MUZAFFARABAD, Pakistan (AP) - The estimated death toll in South Asia's earthquake jumped to more than 87,000 on Tuesday, the one-month anniversary of the disaster, as survivors prepared for the region's savage Himalayan winter. The United Nations says its agencies needs more than $42 million for crucial efforts this month to bring help for victims of the devastating Oct. 8 quake centered in divided Kashmir. But U.N. officials in Pakistan said Tuesday they were cautiously optimistic that a humanitarian catastrophe could be avoided.
"We are very anxious about when the snow falls," said quake survivor Hafiz Mohammed Aslam, a preacher in the village of Kotramaskhan in Pakistan's portion of Kashmir. "It will become a terrible situation, especially for the children."
The toll in Pakistan jumped to 86,000or 13,000 higher than the government's official toll so farunder a broad assessment by the World Bank and Asian Development Bank, working with local governments and aid agencies, Pakistani Finance Ministry official Iqbal Ahmed Khan said Tuesday.
India has reported 1,350 deaths in its portion of divided Kashmir.
Khan said the new tally for Pakistan came after more bodies were pulled from debris and recovery teams reached areas previously blocked by landslides unleashed by the magnitude-7.6 quake and its hundreds of aftershocks.
"This is their assessment, which we think is fair enough," Khan said. "They had various teams in the field. This is feedback from the field."
The central Pakistani government's official death tollstill at 73,000typically has lagged behind other tallies, including those of local provincial governments in the quake-affected areas, whose most conservative estimates have added up to 79,000 for Pakistan for more than two weeks.
Aid officials fear that winter could bring a new wave of deaths among survivors, from hypothermia and respiratory illnesses such as pneumonia.
The U.N. humanitarian chief Jan Egeland said Monday in New York that people in Kashmir could "freeze to death if they don't get assistance in weeks," while urging everyone from individuals to oil-rich nations to be as generous as they were with other recent natural disasters.
"It's even more urgent than it was in these other hurricanes or tsunamis," Egeland said.
However, at a news conference Tuesday in Islamabad, U.N. aid officials indicated that funding and the efforts of aid workers have begun to catch up with the needs.
"Perhaps for the first time since Oct. 8 there is a sense of cautious optimism in the humanitarian community," said local U.N. emergency coordinator Jan Vandemoortele. "The job is colossal, but there is a feeling that this is a doable job. It is not mission impossible."
The U.N. officials made no mention of scaling back helicopter aid flights, as they had warned about doing in the past couple of weeks unless more funding came through.
The U.N. said it has received about $85 million of the $550 million it has asked for, with about $49 million more pledged.

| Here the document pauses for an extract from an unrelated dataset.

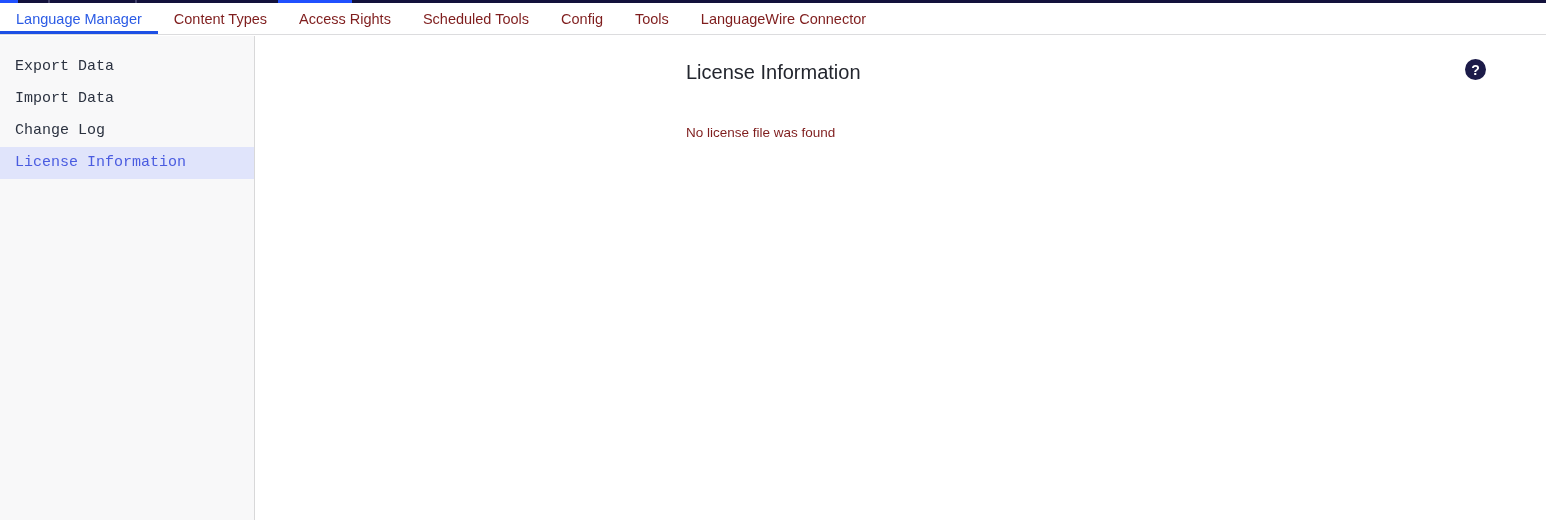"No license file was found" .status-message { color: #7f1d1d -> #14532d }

More than $40 million is needed right away just to get through November, the U.N. Office for the Coordination of Humanitarian Affairs said Monday from Geneva.
The quake destroyed the homes of more than 3 million people across Pakistan's North West Frontier Province and its portion of Kashmir, many of whom have moved into the many tent camps that have been set up in foothills of the Himalayas.
The U.N. has launched "Operation Winter Race" to shelter to about 200,000 people living at high altitudes above the snow line in the rugged Himalayas and about 150,000 expected to come down to tent camps at lower elevations.
Tents already pledged and in the pipeline should take care of those people, Egeland said.
Survivors continue to stream into the Kashmiri Pakistan hub of Muzaffarabad, where they pick up tents from aid agencies before trudging out of town with canvas and poles on their backs in search of any flat ground not already claimed by other survivors.
Some can be seen trekking along the Neelum river up to windy bluffs overlooking the city, where they must dig into the slope with crowbars to carve a shelf big enough to pitch a tent.
"Life is very difficult," 28-year-old survivor Jamil said in the Pakistani Kashmir hub of Muzaffarabad as he hauled a freshly donated tent Tuesday up to a cold mountainside camp. "I waited one month for a tent and our food doesn't last long."